Ottobrunn – Ein Druckventil macht die großen Pläne zunichte: Der deutsche Raketenhersteller Isar Aerospace muss den zweiten Testflug seiner Spectrum-Rakete verschieben. Das Problem tauchte am norwegischen Weltraumbahnhof Andøya auf – kurz bevor das Modell abheben sollte. Wann der nächste Versuch stattfindet, ist offen. Das Start-up aus Ottobrunn bei München will ein neues Startdatum „in Kürze“ bekanntgeben.
Der erste Testflug im März 2025 dauerte nur 30 Sekunden. Dann traten Probleme auf, woraufhin die Kontrollstation den Flug abbrach und die Spectrum gezielt ins Meer stürzen ließ.
Ausgebucht für Jahre
Trotzdem läuft das Geschäft. Unternehmenschef Daniel Metzler sagt, Isar Aerospace sei „auf Jahre ausgebucht“. Das Modell soll künftig Satelliten in niedrige Umlaufbahnen transportieren – nur wenige hundert Kilometer über der Erde. Erste Aufträge kamen bereits von der EU und der europäischen Raumfahrtagentur ESA.

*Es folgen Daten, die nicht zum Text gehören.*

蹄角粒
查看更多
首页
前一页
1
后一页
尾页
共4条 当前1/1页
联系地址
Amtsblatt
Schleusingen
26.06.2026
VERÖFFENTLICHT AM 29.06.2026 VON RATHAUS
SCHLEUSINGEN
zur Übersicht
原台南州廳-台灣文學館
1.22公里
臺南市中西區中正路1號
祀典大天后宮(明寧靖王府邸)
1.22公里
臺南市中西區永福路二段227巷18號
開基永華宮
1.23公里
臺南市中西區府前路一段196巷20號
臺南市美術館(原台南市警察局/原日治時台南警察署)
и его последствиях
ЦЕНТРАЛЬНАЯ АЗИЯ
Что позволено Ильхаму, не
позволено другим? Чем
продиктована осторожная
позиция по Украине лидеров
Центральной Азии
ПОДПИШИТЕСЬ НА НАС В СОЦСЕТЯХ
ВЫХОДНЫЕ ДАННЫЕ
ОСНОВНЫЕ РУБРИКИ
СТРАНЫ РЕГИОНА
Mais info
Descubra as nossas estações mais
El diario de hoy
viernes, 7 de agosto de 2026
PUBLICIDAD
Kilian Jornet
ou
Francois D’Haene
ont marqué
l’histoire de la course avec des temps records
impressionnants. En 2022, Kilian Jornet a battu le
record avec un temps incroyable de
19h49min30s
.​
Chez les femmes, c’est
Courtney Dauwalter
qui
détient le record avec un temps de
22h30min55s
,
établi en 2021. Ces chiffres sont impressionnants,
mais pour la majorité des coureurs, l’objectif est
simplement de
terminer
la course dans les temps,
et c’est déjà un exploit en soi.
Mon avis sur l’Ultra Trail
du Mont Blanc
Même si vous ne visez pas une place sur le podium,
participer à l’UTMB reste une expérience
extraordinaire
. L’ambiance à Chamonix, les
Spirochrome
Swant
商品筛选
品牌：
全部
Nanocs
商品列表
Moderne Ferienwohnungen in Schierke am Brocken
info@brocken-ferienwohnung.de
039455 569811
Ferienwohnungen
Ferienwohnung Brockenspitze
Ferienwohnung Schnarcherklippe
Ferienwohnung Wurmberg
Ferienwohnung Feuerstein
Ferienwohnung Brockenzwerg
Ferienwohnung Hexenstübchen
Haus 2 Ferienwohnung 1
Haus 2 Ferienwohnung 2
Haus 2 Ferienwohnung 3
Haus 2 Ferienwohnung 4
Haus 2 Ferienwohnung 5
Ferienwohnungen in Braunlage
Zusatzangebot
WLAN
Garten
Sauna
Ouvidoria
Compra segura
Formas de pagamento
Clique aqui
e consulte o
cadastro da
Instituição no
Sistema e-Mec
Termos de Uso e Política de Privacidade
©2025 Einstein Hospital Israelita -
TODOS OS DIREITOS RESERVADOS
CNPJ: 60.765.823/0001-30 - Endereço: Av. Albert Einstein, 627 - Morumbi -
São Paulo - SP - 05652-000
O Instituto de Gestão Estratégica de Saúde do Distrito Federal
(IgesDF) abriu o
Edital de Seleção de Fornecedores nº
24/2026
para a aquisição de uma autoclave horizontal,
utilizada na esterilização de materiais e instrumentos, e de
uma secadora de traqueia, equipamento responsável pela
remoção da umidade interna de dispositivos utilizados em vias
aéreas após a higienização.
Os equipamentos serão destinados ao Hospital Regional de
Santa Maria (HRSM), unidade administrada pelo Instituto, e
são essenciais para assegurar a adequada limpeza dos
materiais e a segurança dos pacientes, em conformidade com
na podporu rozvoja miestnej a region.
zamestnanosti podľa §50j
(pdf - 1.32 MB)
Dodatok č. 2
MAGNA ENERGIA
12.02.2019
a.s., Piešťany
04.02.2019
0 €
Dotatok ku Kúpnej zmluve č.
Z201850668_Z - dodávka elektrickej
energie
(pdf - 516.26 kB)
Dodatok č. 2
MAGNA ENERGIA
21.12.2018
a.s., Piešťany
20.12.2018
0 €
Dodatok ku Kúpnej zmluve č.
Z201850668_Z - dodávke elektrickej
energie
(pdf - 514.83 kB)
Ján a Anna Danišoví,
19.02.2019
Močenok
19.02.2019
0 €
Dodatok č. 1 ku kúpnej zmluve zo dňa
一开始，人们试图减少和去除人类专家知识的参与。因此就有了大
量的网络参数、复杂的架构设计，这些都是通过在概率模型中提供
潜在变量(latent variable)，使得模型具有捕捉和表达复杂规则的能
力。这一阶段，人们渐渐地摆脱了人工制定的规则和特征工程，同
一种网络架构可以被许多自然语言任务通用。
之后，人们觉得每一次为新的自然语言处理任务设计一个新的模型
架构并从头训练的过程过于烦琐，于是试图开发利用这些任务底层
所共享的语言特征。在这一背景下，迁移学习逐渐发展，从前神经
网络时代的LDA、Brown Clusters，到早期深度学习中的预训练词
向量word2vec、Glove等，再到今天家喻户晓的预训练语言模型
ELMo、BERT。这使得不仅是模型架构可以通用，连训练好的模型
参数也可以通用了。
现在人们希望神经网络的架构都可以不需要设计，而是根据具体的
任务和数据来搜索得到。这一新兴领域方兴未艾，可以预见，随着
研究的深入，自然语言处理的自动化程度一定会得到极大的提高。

[–>Der Erfolg des Unternehmens ist für Europa entscheidend. Grund: Aktuell bringt meist SpaceX des US-Milliardärs Elon Musk die europäischen Satelliten ins All. Der rechtsgerichtete Unternehmer steht der EU eher feindselig gegenüber. Wer seine Dienste nutzt, muss umfangreiche Daten über die eigenen Projekte zur Verfügung stellen.
Europa ist Schlusslicht
Die Zahlen sind ernüchternd: 2024 starteten weltweit 220 zivile und militärische Trägerraketen. Mehr als die Hälfte davon kam aus den USA. China schoss 67 ins All, Russland 20, Indien 7. Europa brachte es gerade mal auf 4 Starts – Schlusslicht.
Die französisch-deutsche ArianeGroup hat ebenfalls zu kämpfen: Sieben bis acht Starts der lang verzögerten Ariane 6 sind für dieses Jahr geplant. Anders als die Spectrum ist die Ariane eine schwere Trägerrakete, die Nutzlast in geostationäre Umlaufbahnen knapp 36.000 Kilometer über dem Erdboden befördern kann.